Goal of the exercise » Update the data from its first line through the line containing "Por eso, todo el colegio, desde infantil a" by changing "Announcements" to "Notices". Return only those lines, with nothing else altered.

────────────────

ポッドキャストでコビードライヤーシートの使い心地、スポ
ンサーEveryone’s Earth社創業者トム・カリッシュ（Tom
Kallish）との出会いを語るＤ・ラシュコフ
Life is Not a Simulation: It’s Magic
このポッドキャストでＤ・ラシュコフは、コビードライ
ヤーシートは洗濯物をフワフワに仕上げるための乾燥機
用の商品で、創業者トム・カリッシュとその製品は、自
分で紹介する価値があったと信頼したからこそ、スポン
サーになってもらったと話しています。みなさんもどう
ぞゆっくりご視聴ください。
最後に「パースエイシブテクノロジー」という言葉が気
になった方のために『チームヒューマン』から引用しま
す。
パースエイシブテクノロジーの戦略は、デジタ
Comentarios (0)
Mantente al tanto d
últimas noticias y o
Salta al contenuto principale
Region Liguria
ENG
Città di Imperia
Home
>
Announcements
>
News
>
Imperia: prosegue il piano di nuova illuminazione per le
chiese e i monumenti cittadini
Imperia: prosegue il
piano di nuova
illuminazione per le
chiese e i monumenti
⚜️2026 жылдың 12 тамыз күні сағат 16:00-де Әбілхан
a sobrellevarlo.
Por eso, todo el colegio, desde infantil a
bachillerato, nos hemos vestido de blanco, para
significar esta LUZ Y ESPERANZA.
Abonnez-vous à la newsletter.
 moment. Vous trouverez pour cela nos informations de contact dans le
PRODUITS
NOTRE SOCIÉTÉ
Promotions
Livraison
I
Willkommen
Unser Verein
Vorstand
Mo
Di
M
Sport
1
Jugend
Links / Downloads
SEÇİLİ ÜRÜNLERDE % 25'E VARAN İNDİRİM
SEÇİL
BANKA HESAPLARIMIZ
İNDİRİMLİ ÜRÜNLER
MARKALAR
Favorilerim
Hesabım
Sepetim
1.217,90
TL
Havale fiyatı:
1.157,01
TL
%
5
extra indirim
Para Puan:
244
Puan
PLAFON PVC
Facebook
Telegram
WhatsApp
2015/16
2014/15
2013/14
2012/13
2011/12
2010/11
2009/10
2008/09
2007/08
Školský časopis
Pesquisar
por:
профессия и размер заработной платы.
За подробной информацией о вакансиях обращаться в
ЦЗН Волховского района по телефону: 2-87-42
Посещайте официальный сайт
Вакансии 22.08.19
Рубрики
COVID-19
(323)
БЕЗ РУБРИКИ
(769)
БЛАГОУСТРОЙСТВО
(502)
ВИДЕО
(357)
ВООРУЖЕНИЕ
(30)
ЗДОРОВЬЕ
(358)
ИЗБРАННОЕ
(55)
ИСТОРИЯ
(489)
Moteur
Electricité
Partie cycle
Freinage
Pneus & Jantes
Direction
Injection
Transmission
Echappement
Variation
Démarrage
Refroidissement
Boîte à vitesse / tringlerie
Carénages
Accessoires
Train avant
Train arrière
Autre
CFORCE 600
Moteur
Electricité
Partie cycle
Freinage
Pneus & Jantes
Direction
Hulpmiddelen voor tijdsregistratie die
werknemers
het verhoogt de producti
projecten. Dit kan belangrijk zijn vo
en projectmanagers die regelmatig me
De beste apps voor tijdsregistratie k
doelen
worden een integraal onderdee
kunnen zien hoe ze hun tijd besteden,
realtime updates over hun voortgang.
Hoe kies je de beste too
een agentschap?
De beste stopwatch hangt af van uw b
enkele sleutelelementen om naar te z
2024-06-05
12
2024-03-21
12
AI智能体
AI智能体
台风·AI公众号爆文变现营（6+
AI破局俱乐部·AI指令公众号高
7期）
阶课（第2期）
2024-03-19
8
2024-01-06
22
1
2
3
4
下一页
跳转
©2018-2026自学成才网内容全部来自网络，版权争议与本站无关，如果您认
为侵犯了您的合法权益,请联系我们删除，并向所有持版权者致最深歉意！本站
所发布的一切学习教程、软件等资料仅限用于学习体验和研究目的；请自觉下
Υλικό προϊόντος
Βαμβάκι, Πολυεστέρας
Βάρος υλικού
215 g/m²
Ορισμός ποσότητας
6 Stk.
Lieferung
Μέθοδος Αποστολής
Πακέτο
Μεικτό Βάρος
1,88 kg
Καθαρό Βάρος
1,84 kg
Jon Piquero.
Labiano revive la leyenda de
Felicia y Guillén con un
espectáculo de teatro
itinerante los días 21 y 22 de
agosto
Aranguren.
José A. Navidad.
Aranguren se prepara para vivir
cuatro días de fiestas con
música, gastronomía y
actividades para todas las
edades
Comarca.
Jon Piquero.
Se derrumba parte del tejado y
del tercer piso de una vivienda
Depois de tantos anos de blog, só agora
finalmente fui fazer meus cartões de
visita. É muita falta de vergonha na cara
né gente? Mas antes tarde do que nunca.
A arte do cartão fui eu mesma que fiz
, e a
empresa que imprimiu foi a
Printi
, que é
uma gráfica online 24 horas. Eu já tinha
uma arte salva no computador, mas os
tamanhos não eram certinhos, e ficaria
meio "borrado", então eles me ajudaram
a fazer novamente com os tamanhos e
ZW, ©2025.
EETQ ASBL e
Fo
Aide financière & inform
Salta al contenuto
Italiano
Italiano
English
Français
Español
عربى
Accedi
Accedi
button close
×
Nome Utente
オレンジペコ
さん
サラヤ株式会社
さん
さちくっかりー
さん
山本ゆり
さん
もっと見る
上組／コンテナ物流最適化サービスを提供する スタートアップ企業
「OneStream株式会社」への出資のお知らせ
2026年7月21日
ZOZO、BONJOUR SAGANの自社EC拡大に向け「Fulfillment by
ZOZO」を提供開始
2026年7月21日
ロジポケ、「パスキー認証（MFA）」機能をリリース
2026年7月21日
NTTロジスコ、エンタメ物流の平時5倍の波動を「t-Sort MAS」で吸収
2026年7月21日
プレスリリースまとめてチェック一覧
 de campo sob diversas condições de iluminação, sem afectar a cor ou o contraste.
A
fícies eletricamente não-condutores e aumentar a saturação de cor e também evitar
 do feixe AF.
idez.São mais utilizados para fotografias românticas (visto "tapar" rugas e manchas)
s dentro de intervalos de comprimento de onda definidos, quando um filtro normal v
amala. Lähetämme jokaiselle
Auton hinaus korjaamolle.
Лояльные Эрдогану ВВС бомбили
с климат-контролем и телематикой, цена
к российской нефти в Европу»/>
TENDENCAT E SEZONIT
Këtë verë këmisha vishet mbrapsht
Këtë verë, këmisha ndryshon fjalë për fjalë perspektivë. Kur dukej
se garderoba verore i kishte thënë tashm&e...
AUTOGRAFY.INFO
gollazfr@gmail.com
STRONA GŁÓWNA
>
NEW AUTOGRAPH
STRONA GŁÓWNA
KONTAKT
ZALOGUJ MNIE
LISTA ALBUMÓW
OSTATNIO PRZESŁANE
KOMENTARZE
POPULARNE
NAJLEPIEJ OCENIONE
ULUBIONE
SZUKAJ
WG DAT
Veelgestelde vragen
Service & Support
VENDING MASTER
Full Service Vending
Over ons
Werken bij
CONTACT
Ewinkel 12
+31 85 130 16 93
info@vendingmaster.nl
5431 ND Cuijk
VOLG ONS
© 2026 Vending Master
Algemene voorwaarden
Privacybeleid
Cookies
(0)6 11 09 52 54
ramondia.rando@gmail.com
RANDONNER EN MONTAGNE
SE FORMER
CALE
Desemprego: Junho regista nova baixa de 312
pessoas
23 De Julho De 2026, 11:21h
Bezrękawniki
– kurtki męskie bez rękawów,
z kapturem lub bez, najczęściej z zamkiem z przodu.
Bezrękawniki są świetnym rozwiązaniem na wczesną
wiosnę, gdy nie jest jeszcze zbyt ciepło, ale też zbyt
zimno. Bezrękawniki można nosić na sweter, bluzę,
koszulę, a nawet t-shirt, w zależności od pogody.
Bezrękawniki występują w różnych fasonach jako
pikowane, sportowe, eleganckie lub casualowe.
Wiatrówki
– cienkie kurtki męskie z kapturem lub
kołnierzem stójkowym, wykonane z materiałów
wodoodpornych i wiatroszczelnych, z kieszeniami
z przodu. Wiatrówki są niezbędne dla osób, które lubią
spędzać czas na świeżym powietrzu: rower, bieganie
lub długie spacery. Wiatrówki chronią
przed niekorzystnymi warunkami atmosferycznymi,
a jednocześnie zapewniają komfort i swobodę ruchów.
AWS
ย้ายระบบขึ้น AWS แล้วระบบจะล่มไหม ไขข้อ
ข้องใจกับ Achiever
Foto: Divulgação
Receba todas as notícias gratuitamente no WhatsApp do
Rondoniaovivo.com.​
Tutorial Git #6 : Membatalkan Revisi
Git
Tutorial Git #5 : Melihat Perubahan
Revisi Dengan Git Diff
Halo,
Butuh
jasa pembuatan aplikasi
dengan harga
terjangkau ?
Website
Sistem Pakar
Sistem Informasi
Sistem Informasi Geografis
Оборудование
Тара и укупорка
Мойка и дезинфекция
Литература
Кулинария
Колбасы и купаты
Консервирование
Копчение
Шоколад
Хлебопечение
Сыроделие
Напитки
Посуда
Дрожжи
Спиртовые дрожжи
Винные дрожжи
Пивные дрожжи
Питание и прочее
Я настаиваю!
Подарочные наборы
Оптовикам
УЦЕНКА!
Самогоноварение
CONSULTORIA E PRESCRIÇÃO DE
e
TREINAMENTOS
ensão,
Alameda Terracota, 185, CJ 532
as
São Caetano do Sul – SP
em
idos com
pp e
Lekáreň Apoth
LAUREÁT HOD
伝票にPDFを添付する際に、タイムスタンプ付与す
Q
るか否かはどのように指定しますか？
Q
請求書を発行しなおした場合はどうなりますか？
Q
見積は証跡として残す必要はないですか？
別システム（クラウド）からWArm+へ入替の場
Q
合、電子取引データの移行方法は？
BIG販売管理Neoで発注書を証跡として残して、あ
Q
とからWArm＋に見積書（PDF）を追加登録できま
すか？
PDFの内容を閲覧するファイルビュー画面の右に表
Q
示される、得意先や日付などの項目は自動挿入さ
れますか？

────────────────

Final answer »
ポッドキャストでコビードライヤーシートの使い心地、スポ
ンサーEveryone’s Earth社創業者トム・カリッシュ（Tom
Kallish）との出会いを語るＤ・ラシュコフ
Life is Not a Simulation: It’s Magic
このポッドキャストでＤ・ラシュコフは、コビードライ
ヤーシートは洗濯物をフワフワに仕上げるための乾燥機
用の商品で、創業者トム・カリッシュとその製品は、自
分で紹介する価値があったと信頼したからこそ、スポン
サーになってもらったと話しています。みなさんもどう
ぞゆっくりご視聴ください。
最後に「パースエイシブテクノロジー」という言葉が気
になった方のために『チームヒューマン』から引用しま
す。
パースエイシブテクノロジーの戦略は、デジタ
Comentarios (0)
Mantente al tanto d
últimas noticias y o
Salta al contenuto principale
Region Liguria
ENG
Città di Imperia
Home
>
Notices
>
News
>
Imperia: prosegue il piano di nuova illuminazione per le
chiese e i monumenti cittadini
Imperia: prosegue il
piano di nuova
illuminazione per le
chiese e i monumenti
⚜️2026 жылдың 12 тамыз күні сағат 16:00-де Әбілхан
a sobrellevarlo.
Por eso, todo el colegio, desde infantil a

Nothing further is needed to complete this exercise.